Friday, 5 July 2024

Hundreds of Beavers - Film Review

 


As animation has become a more respected artform over the years it feels like the days of silly, slapstick shorts have passed. Children's television has become more advanced and ambitious, with shows that often rivel 'adult' entertainment for how engaging and creative it is. Even things like the old Road Runner cartoons and the more violent Tom and Jerry shorts have evolved into completely different shows. I mention these two in particular as they're probably the closest to what Hundreds of Beavers is trying to capture, having created a live action cartoon, with silly visual gags, weird physics, and the kind of violence that should lead to death a dozen times over but just leaves characters rubbing the lump on their head.

Hundreds of Beavers begins with a cider make, Jean Kayak (Ryland Brickson Cole Tews) who sees his business and home burn to the ground, leaving him to survive in the show covered wilderness with nothing but the clothes on his back and his own wits to get by. However, his wits can sometimes be a bit lacking, especially when the local wildlife are smart, and aren't afraid to go the extra mile to make Jean's day worse. As Jean tries to get by he meets an expert fur trapper, a mean local merchant, and a beautiful young furrier who he falls in love with. But will Jean be able to outwit the crafty local beavers and win her hand in marriage?

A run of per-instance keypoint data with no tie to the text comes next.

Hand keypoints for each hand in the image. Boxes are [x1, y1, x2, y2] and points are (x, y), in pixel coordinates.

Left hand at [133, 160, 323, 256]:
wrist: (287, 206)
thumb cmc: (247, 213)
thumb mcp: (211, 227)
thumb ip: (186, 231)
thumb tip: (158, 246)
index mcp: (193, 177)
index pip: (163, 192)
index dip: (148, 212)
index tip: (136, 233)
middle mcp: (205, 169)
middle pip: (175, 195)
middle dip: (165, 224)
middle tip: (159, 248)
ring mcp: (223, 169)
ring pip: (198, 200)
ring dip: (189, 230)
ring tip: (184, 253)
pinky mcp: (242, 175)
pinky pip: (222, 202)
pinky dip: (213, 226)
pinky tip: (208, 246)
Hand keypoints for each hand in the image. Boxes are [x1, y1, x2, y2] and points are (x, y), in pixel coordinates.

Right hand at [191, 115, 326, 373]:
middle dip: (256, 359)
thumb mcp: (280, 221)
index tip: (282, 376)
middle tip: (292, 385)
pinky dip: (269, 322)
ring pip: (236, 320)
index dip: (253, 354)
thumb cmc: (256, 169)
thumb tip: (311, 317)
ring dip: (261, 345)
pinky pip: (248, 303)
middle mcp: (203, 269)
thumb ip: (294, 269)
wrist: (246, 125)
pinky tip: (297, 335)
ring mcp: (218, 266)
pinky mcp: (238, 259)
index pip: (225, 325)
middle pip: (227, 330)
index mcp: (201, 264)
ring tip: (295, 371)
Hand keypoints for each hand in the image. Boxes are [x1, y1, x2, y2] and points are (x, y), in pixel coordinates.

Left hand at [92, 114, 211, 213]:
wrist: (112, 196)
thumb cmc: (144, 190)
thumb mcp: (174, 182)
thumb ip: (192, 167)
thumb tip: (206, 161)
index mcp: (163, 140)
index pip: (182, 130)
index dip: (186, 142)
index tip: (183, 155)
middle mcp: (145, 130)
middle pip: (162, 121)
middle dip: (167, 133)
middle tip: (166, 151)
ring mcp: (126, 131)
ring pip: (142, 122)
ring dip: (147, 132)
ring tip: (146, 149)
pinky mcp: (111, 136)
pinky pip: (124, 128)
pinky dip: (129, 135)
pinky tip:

Made like a silent movie, though without the speech cards on screen, Hundreds of Beavers feels like a blend of the early days of slapstick, stunt filled cinema, with the work of Loony Tunes. Our protagonist spends his time wandering through a beautiful, snow covered wilderness, a location that is part real and part created as we have fake trees and cartoon snowmen pop up from time to time. The blend of reality and the fake is somewhat unnerving to begin with, but thankfully, the film's approach to its animal co-stars helps you to find your feet in this tonally weird affair.



The animals that inhabit the world, ranging from fish, to wolves, and the titular beavers, are either puppets, or people in animal costumes; and not very convincing ones at that. There are times where the film looks like a bad sport mascot convention, thanks to the fact that the filmmakers bought a load of cheap mascot suits in order to populate the movie. But instead of feeling cheap or silly it grounds the film in a weird way, it makes you realise that despite this being real people it is very much in the realm of an animated movie. Things don't make sense, there are leaps in logic, physics take a back seat a lot of the time, and you find yourself watching a story that could never come close to being real. And it's kind of a delight to slip into this child-like feeling as you just say 'okay, whatever' and sink into the story, letting it take you on this wild ride.

It helps that the film is genuinely funny too. There's a mixture of humour, and not all of it landed for me, but I think that that's a taste thing more than anything else. The film is filled to the brim with visual gags, and you often have to suspend your feelings of disbelief as a character does something that your brain has trained you not to think possible. For me, the best gags were the ones that come with a cut. There are a number of times in the film where the movie is setting up a joke, or making you think something different is about to happen, before it hard cuts to a punchline that takes you by surprise. These moments elicited the biggest laughs out of me, and some of them included a dark joke or two too, which definitely won me over. 



Hundreds of Beavers is a weird movie, it has little to no dialogue, is presented in black and white, looks faker than anything else I've ever seen, but because it's leaning into that, because it seems to know it needs to look cheap and ridiculous so as not to completely lose the views and is just going for it you can't help but overlook a lot of faults. The performances are great, with over-the-top exaggerated characters and weird personalities that the cast brings to life wonderfully. Playing like the cartoons of old, Hundreds of Beavers feels like a throwback to a type of film that's been utterly gone for many, many years, and it's lovely to slip back into that here. Whilst it is a bit dark at times, the film is never cruel or nasty, and as such feels like the kind of movie the entire family can watch together and get a good laugh out of.

A lot of low budget, independent films get hailed as imaginative, or visionary yet fail to really live up to that hype, but Hundreds of Beavers feels like it does. It's trying something different, it's going against the trends of the big studios and the creators are making something that they're going to like. More films should be like this, absolutely weird little movies that clearly has a ton of love poured into it because it's something the filmmaker wants to see on the screen; the fact that the rest of us get to enjoy it too is just a bonus. It's not everyday a film like this comes along.


Hundreds of Beavers is released in UK cinema on 9th July 2024.